Transcribed page contents:
-.-.-

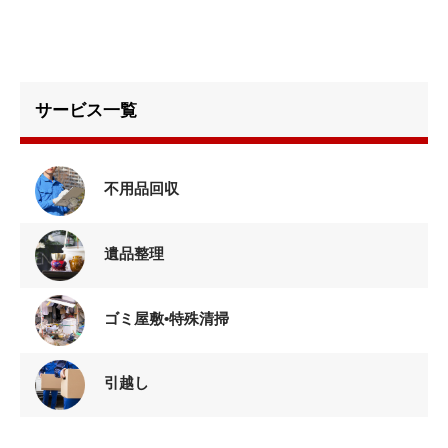
サービス一覧
不用品回収
遺品整理
ゴミ屋敷•特殊清掃
引越し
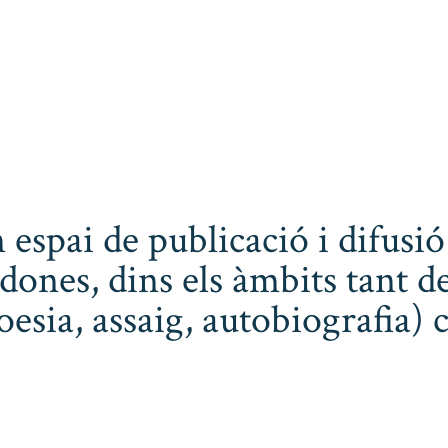
 espai de publicació i difusió
dones, dins els àmbits tant de
poesia, assaig, autobiografia) 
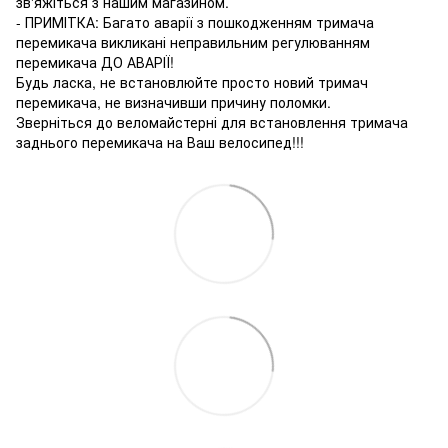
зв'яжіться з нашим магазином.
- ПРИМІТКА: Багато аварії з пошкодженням тримача
перемикача викликані неправильним регулюванням
перемикача ДО АВАРІЇ!
Будь ласка, не встановлюйте просто новий тримач
перемикача, не визначивши причину поломки.
Зверніться до веломайстерні для встановлення тримача
заднього перемикача на Ваш велосипед!!!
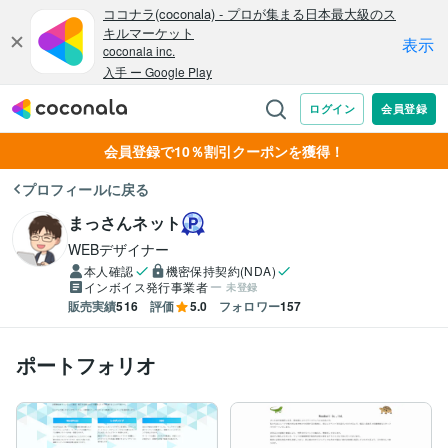
会員登録で10％割引クーポンを獲得！
プロフィールに戻る
まっさんネット
WEBデザイナー
本人確認
機密保持契約(NDA)
インボイス発行事業者
未登録
販売実績
516
評価
5.0
フォロワー
157
ポートフォリオ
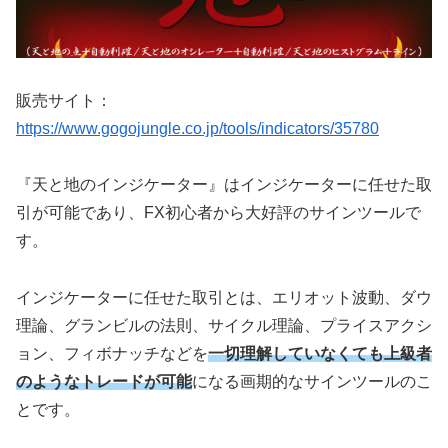
販売サイト：
https://www.gogojungle.co.jp/tools/indicators/35780
『天と地のインジケーター』はインジケーターに任せた取
引が可能であり、FX初心者から大好評のサインツールで
す。
インジケーターに任せた取引とは、エリオット波動、ダウ
理論、グランビルの法則、サイクル理論、プライスアクシ
ョン、フィボナッチなどを
一切理解していなくても上級者
のようなトレードが可能
になる画期的なサインツールのこ
とです。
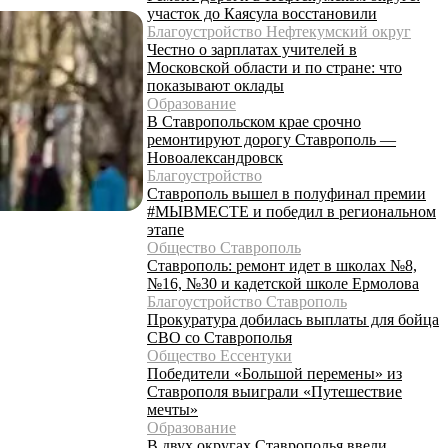
участок до Каясула восстановили
Благоустройство Нефтекумский округ
Честно о зарплатах учителей в
Московской области и по стране: что
показывают оклады
Образование
В Ставропольском крае срочно
ремонтируют дорогу Ставрополь —
Новоалександровск
Благоустройство
Ставрополь вышел в полуфинал премии
#МЫВМЕСТЕ и победил в региональном
этапе
Общество Ставрополь
Ставрополь: ремонт идет в школах №8,
№16, №30 и кадетской школе Ермолова
Благоустройство Ставрополь
Прокуратура добилась выплаты для бойца
СВО со Ставрополья
Общество Ессентуки
Победители «Большой перемены» из
Ставрополя выиграли «Путешествие
мечты»
Образование
В двух округах Ставрополья ввели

-.-.-

# What is required:
When copying from the data above, begin at the line containing "espai de publicació i difusió" and end at the line containing "В Ставропольском крае срочно"; return those lines exactly and leave all pictures behind.

# Final answer:
 espai de publicació i difusió
dones, dins els àmbits tant de
poesia, assaig, autobiografia) 
зв'яжіться з нашим магазином.
- ПРИМІТКА: Багато аварії з пошкодженням тримача
перемикача викликані неправильним регулюванням
перемикача ДО АВАРІЇ!
Будь ласка, не встановлюйте просто новий тримач
перемикача, не визначивши причину поломки.
Зверніться до веломайстерні для встановлення тримача
заднього перемикача на Ваш велосипед!!!
会員登録で10％割引クーポンを獲得！
プロフィールに戻る
まっさんネット
WEBデザイナー
本人確認
機密保持契約(NDA)
インボイス発行事業者
未登録
販売実績
516
評価
5.0
フォロワー
157
ポートフォリオ
販売サイト：
https://www.gogojungle.co.jp/tools/indicators/35780
『天と地のインジケーター』はインジケーターに任せた取
引が可能であり、FX初心者から大好評のサインツールで
す。
インジケーターに任せた取引とは、エリオット波動、ダウ
理論、グランビルの法則、サイクル理論、プライスアクシ
ョン、フィボナッチなどを
一切理解していなくても上級者
のようなトレードが可能
になる画期的なサインツールのこ
とです。
участок до Каясула восстановили
Благоустройство Нефтекумский округ
Честно о зарплатах учителей в
Московской области и по стране: что
показывают оклады
Образование
В Ставропольском крае срочно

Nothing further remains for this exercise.